スカさないで!

相撲界では、師匠の許しを得ずに辞める、つまり逃げ出してしまうことを「スカす」といいます。

一昔前までは、夜みんなが寝ている間に逃げちゃう、いわゆる“夜逃げ”が相場だったそうですが、いまは白昼堂々、たとえばコンビニに買い物にいくような顔をして、そのまま戻らない、というパターンが増えているのだとか。

夫によると、3月に入門した新弟子クンたちが相撲教習所通いを終えるこの時期、スカしちゃう子が多いといいます。

兄弟子たちが目を光らせている部屋では、厳しい稽古、息つく暇なく追われる雑用、慣れない団体生活…、と逃げ出したくなる要素がいっぱい。

教習所では、部屋は違えど同じ境遇にある同期生たちとともに稽古をし、机を並べることで、知らず知らずのうちに息抜きができるのでしょう。

そういう“逃げ場”を失って、部屋を脱走したいと思うのはわからなくもありません。
大きなからだはしていても、中学または高校を卒業したばかりの、まだまだ子どもといえる年齢の子がほとんどなんですから。
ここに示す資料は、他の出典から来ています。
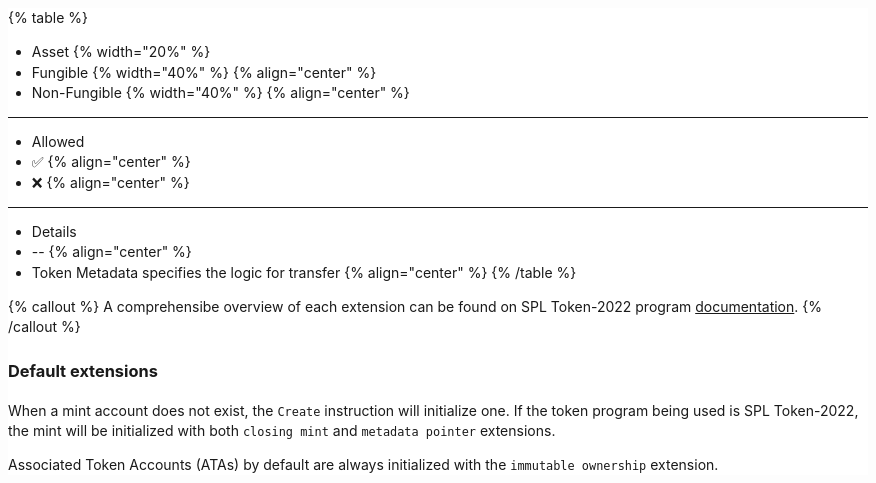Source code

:   {% table %}
  * Asset {% width="20%" %}
  * Fungible {% width="40%" %} {% align="center" %}
  * Non-Fungible {% width="40%" %} {% align="center" %}
  ---
  * Allowed 
  * ✅ {% align="center" %}
  * ❌ {% align="center" %}
  ---
  * Details 
  * -- {% align="center" %}
  * Token Metadata specifies the logic for transfer {% align="center" %}
  {% /table %}

{% callout %}
A comprehensibe overview of each extension can be found on SPL Token-2022 program [documentation](https://spl.solana.com/token-2022).
{% /callout %}

### Default extensions

When a mint account does not exist, the `Create` instruction will initialize one. If the token program being used is SPL Token-2022, the mint will be initialized with both `closing mint` and `metadata pointer` extensions.

Associated Token Accounts (ATAs) by default are always initialized with the `immutable ownership` extension.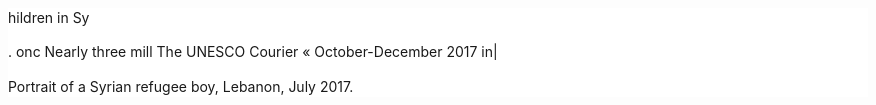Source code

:  
 
 
 
 
hildren in Sy 
 
 
. 
onc Nearly three mill 
The UNESCO Courier « October-December 2017 in| 
 
 
 
 
 
 
 
 
 
 
 
 
 
 
 
 
 
 
 
 
 
 
 
 
 
 
 
 
 
 
 
 
 
 
 
 
 
 
 
 
Portrait of a Syrian refugee boy, Lebanon, July 2017. 
  
  
  
  
  
 
 
 
 
 
 
 
 
 
 
  
  
  
  
  
  
  
  
  
  
  
  
  
  
  
  
  
 
 
 
 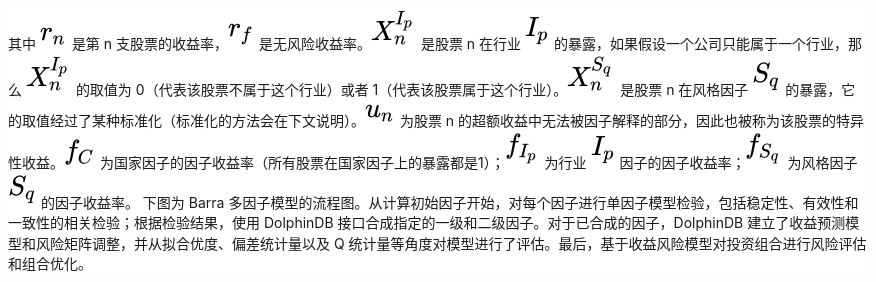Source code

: 其中 ![img](./images/barra_multi_factor_risk_model/rn.svg) 是第 n 支股票的收益率，![img](./images/barra_multi_factor_risk_model/rf.svg) 是无风险收益率。![img](./images/barra_multi_factor_risk_model/xipn.svg) 是股票 n 在行业 ![img](./images/barra_multi_factor_risk_model/ip.svg) 的暴露，如果假设一个公司只能属于一个行业，那么 ![img](./images/barra_multi_factor_risk_model/xipn.svg) 的取值为 0（代表该股票不属于这个行业）或者 1（代表该股票属于这个行业）。![img](./images/barra_multi_factor_risk_model/xsqn.svg) 是股票 n 在风格因子 ![img](./images/barra_multi_factor_risk_model/sq.svg) 的暴露，它的取值经过了某种标准化（标准化的方法会在下文说明）。![img](./images/barra_multi_factor_risk_model/un.svg) 为股票 n 的超额收益中无法被因子解释的部分，因此也被称为该股票的特异性收益。![img](./images/barra_multi_factor_risk_model/fc.svg) 为国家因子的因子收益率（所有股票在国家因子上的暴露都是1）；![img](./images/barra_multi_factor_risk_model/fip.svg) 为行业 ![img](./images/barra_multi_factor_risk_model/ip.svg) 因子的因子收益率；![img](./images/barra_multi_factor_risk_model/fsq.svg) 为风格因子 ![img](./images/barra_multi_factor_risk_model/sq.svg) 的因子收益率。
下图为 Barra 多因子模型的流程图。从计算初始因子开始，对每个因子进行单因子模型检验，包括稳定性、有效性和一致性的相关检验；根据检验结果，使用 DolphinDB 接口合成指定的一级和二级因子。对于已合成的因子，DolphinDB 建立了收益预测模型和风险矩阵调整，并从拟合优度、偏差统计量以及 Q 统计量等角度对模型进行了评估。最后，基于收益风险模型对投资组合进行风险评估和组合优化。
数日前のNHK『プロフェッショナル』では、ひきこもりや不登校など、悩みや苦しみを抱える子どもや若者たちを支援する若きプロフェッショナルが紹介されていたのですが、いわば新弟子クンたちのお世話係りでもある夫は、普段はあまりテレビをじっくり見ないのですが、このときばかりは真剣に見入っておりました。

何かヒントになることが見つかったでしょーか。